Msza św. w 30. rocznicę nadania Glinojeckowi praw miejskich

- Pan Bóg chce mnie zbawić tu, gdzie żyję, w tym mieście, wśród tych sąsiadów, w tej parafii - powiedział ks. biskup Szymon Stułkowski w Glinojecku 1 października br. Przewodniczył Mszy św. w intencji społeczności miasta, które obchodziło 30-lecie posiadania praw miejskich.

IMG 8217 (1)

Bp Szymon Stułkowski w homilii powiedział, że może się wydawać, iż w mieście trudniej jest odkrywać Pana Boga. Tymczasem Jezus dzieła zbawienia dokonał w mieście, w Jerozolimie: w niej chodził do świątyni, szedł drogą krzyżową, złożył ofiarę za zbawienie świata, został pogrzebany, zmartwychwstał i zesłał Ducha Świętego. To wszystko działo się w mieście.

Zaznaczył, że w Biblii Pan Bóg zapowiada, że oczekuje człowieka w „niebieskim Jerusalem”, w niebiańskim mieście: - W wymiarze wiary warto odkrywać tę prawdę, że Pan Bóg chce mnie zbawić tu, gdzie żyję, w tym mieście, wśród tych sąsiadów, w tej parafii. To jest miejsce, w którym odkrywam Boga, uczę się Go naśladować. Tu jest moja codzienność z Panem Bogiem - głosił biskup.
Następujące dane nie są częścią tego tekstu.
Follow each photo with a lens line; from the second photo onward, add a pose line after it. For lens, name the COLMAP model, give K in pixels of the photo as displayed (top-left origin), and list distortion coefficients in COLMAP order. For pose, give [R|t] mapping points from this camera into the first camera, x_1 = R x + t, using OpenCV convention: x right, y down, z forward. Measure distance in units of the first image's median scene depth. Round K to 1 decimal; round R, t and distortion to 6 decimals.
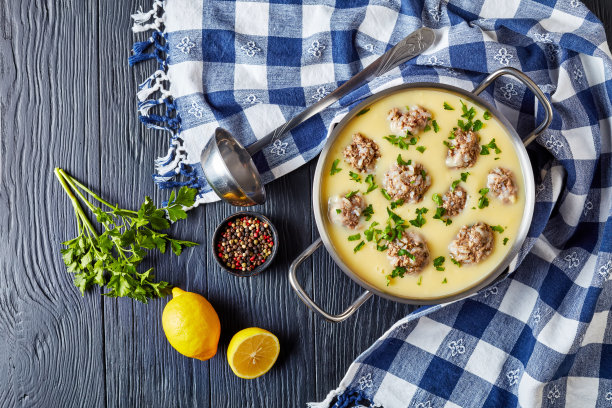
lens RADIAL K [[984.1, 0, 302.7], [0, 984.1, 194.2], [0, 0, 1]] dist [-0.088244, -0.034849]
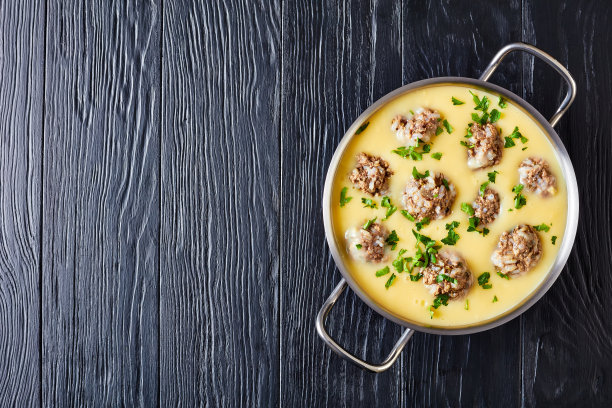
lens RADIAL K [[984.1, 0, 302.7], [0, 984.1, 194.2], [0, 0, 1]] dist [-0.088244, -0.034849]
pose [[0.978375, -0.206290, 0.015083, -0.015163], [0.206426, 0.978429, -0.008020, -0.030379], [-0.013104, 0.010960, 0.999854, 0.137519]]
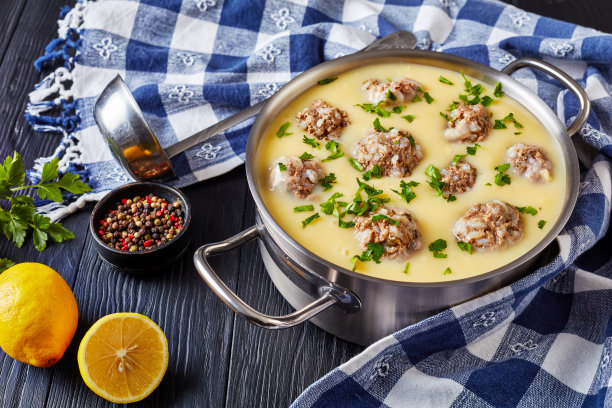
lens RADIAL K [[984.1, 0, 302.7], [0, 984.1, 194.2], [0, 0, 1]] dist [-0.088244, -0.034849]
pose [[0.997515, 0.063097, -0.031352, 0.070928], [-0.068155, 0.751321, -0.656408, 0.458937], [-0.017862, 0.656914, 0.753754, 0.510089]]
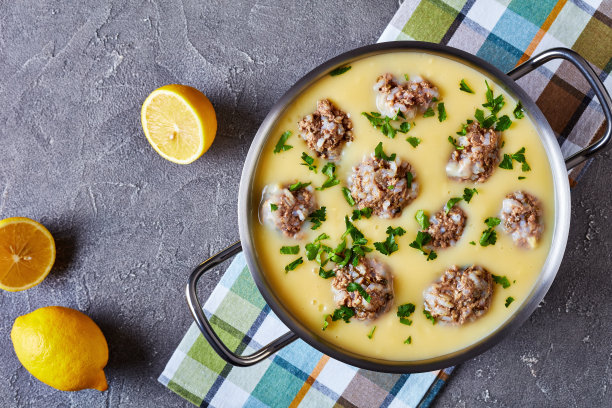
lens RADIAL K [[984.1, 0, 302.7], [0, 984.1, 194.2], [0, 0, 1]] dist [-0.088244, -0.034849]
pose [[0.979293, 0.201144, -0.022957, 0.068918], [-0.200494, 0.979301, 0.027796, -0.013996], [0.028073, -0.022618, 0.999350, 0.326630]]
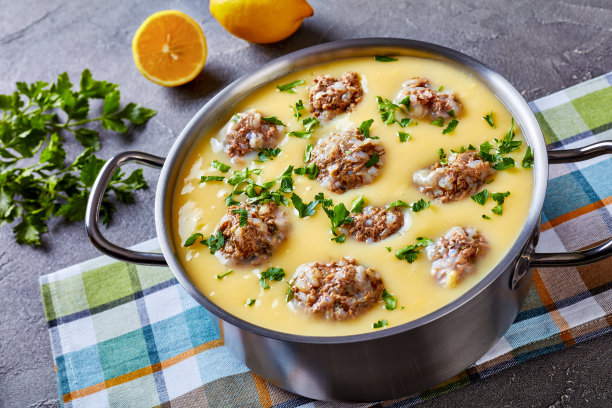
lens RADIAL K [[949.6, 0, 318.9], [0, 949.6, 205.9], [0, 0, 1]] dist [-0.045227, -0.034452]
pose [[0.620200, 0.544621, -0.564570, 0.428137], [-0.758803, 0.599022, -0.255717, 0.160287], [0.198921, 0.586993, 0.784773, 0.574481]]
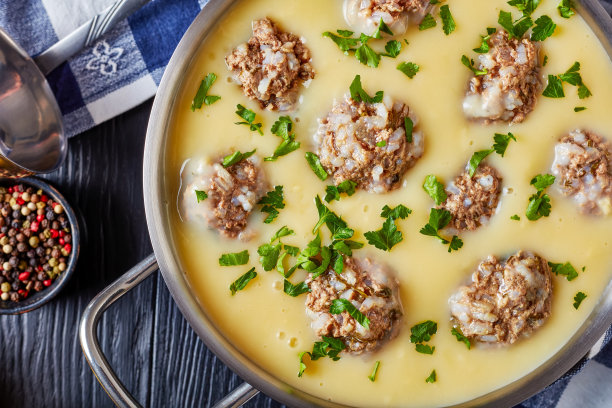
lens RADIAL K [[996.7, 0, 306.0], [0, 996.7, 204.0], [0, 0, 1]] dist [-0.115145, -0.043190]
pose [[0.994998, 0.094848, 0.031356, 0.067848], [-0.096257, 0.994248, 0.046972, -0.003413], [-0.026720, -0.049755, 0.998404, 0.565458]]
Pasterz Kościoła płockiego poprosił, aby mieszkańcy miasta wzajemnie się za siebie modlili, by byli otwarci na Boga, żeby w mieście, w którym żyją, dokonywało się ich zbawienie.

Odwołał się również do obrazu Jezusa - Sługi, który stał się stworzeniem, poniżył się, aby wziąć na siebie grzech całego świata. Stał się „pomostem między niebem a ziemią, żeby pojednać ludzkość z Bogiem”.

- Taka jest też misja wszystkich, którzy angażują się na rzecz drugiego człowieka. Ta misja ma być na wzór Chrystusa. Rządzenie miastem, to służba na rzecz mieszkańców. Służba, to droga kariery na rzecz człowieka wierzącego - uważał bp Stułkowski.

Msza św. sprawowana była w kościele parafii pw. św. Stanisława BM. Jej proboszczem jest ks. dr Rafał Pabich.

Glinojeck prawa miejskie uzyskał 1 października 1993 roku. Zamieszkuje go około 2800 mieszkańców. Burmistrzem Miasta i Gminy Glinojeck jest Łukasz Kapczyński. Pierwsza wzmianka o miejscowości Glinojeck pochodzi z 1403 roku, był on własnością szlachecką. Przez dłuższy czas należał do rodziny Glinojeckich. W 1859 roku w miejscowości powstała cukrownia „Izabelin”. Obecnie jest to największa w Europie środkowo-wschodniej cukrownia, zarządzana przez spółkę Pfeifer & Langen Polska S.A.